Fragment źródłowy:
Dobra zmiana w Śródmieściu – o biurowcu Nowy Świat Krzysztof Domaradzki
Budynek dobrze wykorzystuje potencjał miejsca – stwarza pierzeję nowego pasażu łączącego Nowy Świat ze skarpą i parkiem na tyłach Muzeum Narodowego. Daje szansę na zaktywizowanie mało znanej uliczki – alei Stanisława Lorentza między gmachem KC a Muzeum. Wykorzystuje także potencjał ukryty w dawnym Domu Partii, uzupełniając sekwencję trzech wnętrz urbanistycznych – pisze urbanista Krzysztof Domaradzki.
Zagęszczenie detali na elewacji, zwłaszcza w górnych partiach nowego budynku, koresponduje z sąsiadującymi historycznymi podziałami zabytkowych obiektów i ich eklektyczną dekoracją. Fot. Piotr Krajewski
Budowanie przy Trakcie Królewskim to duże wyzwanie dla architekta. A lokalizacja budynku Nowy Świat 2.0 była wyzwaniem szczególnym ze względu na trudny i niejednoznaczny kontekst urbanistyczny. Przed wojną ciągła pierzeja Nowego Światu istniała od placu Trzech Krzyży aż do Alej Jerozolimskich. Na Bierutowskim planie z 1949 roku gmach Komitetu Centralnego Partii stoi w pustej przestrzeni ciągnącej się od ulicy Smolnej aż do ulicy Marii Konopnickiej. Na szczęście nie dokonano zakładanych wyburzeń, ale przez wiele lat ślepa ściana kamienicy Nowy Świat 4 tworzyła nieprzyjazny, odludny zaułek na tyłach dawnego KC. Dopiero zrealizowane po 1989 roku Centrum Giełdowe stało się początkiem zmian tego fragmentu miasta.
W tak skomplikowanym otoczeniu szczególnego znaczenia nabierają walory urbanistyczne nowego budynku, który musiał zmieścić się na ciasnej działce pomiędzy istniejącą zabudową, a także wykreować warunki do uzupełnienia i lepszego urządzenia przestrzeni publicznej w najbliższym sąsiedztwie. Zaprojektowany budynek dobrze wykorzystuje potencjał miejsca – stwarza pierzeję nowego pasażu łączącego Nowy Świat ze skarpą i parkiem na tyłach Muzeum Narodowego.

Wyciąg danych:
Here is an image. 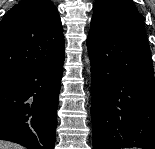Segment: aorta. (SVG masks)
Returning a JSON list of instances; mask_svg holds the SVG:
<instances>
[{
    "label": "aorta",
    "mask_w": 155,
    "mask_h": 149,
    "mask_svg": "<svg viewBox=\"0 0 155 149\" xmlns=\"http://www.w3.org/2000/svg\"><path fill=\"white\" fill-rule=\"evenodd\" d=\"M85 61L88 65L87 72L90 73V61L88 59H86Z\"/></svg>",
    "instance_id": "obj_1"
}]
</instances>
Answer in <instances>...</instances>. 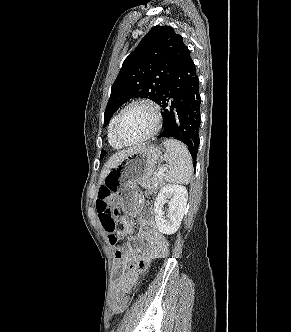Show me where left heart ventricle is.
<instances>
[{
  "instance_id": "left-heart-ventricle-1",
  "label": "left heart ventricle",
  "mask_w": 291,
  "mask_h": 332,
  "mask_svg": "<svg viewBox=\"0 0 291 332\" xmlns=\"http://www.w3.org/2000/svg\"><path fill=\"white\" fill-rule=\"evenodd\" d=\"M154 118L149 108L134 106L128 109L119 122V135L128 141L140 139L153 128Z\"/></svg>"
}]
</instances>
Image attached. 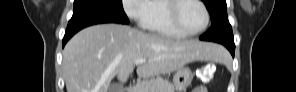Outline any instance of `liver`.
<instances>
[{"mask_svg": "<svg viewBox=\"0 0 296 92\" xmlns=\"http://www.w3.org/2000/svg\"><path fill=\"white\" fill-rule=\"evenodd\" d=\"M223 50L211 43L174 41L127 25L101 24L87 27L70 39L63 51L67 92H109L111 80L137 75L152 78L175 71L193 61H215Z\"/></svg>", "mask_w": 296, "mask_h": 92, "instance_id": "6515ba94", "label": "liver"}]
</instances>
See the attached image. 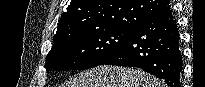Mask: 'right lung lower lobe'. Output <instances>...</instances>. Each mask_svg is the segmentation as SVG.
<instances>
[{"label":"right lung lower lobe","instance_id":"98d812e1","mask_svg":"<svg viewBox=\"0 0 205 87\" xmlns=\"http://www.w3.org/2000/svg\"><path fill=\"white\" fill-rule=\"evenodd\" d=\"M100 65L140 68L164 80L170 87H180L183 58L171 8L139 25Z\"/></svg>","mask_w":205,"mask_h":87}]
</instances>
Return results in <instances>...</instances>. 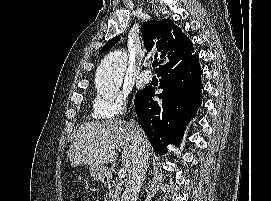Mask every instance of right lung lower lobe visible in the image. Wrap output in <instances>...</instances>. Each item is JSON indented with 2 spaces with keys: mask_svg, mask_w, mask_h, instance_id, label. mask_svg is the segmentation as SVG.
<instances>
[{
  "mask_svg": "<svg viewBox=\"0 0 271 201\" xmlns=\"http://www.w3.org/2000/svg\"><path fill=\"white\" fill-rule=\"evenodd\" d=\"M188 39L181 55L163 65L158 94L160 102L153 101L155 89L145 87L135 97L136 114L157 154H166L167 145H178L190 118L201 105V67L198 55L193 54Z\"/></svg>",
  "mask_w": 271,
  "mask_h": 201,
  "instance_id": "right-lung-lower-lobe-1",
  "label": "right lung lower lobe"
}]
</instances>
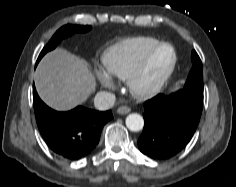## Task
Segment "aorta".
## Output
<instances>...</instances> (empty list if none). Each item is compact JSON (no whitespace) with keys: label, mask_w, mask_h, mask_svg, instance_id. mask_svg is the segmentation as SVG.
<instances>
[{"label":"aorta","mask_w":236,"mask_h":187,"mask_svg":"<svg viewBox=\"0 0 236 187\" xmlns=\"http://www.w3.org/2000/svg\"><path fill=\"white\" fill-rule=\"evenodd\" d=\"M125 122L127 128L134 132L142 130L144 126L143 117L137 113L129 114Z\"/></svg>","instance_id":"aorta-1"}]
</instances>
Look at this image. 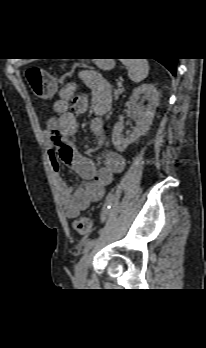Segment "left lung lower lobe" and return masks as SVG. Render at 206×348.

Opis zadania: Który obiekt, zrealizowany po 1989 roku, stał się według tekstu o biurowcu Nowy Świat początkiem zmian w tym fragmencie miasta?

Wynik ćwiczenia: Początkiem zmian tego fragmentu miasta stało się Centrum Giełdowe.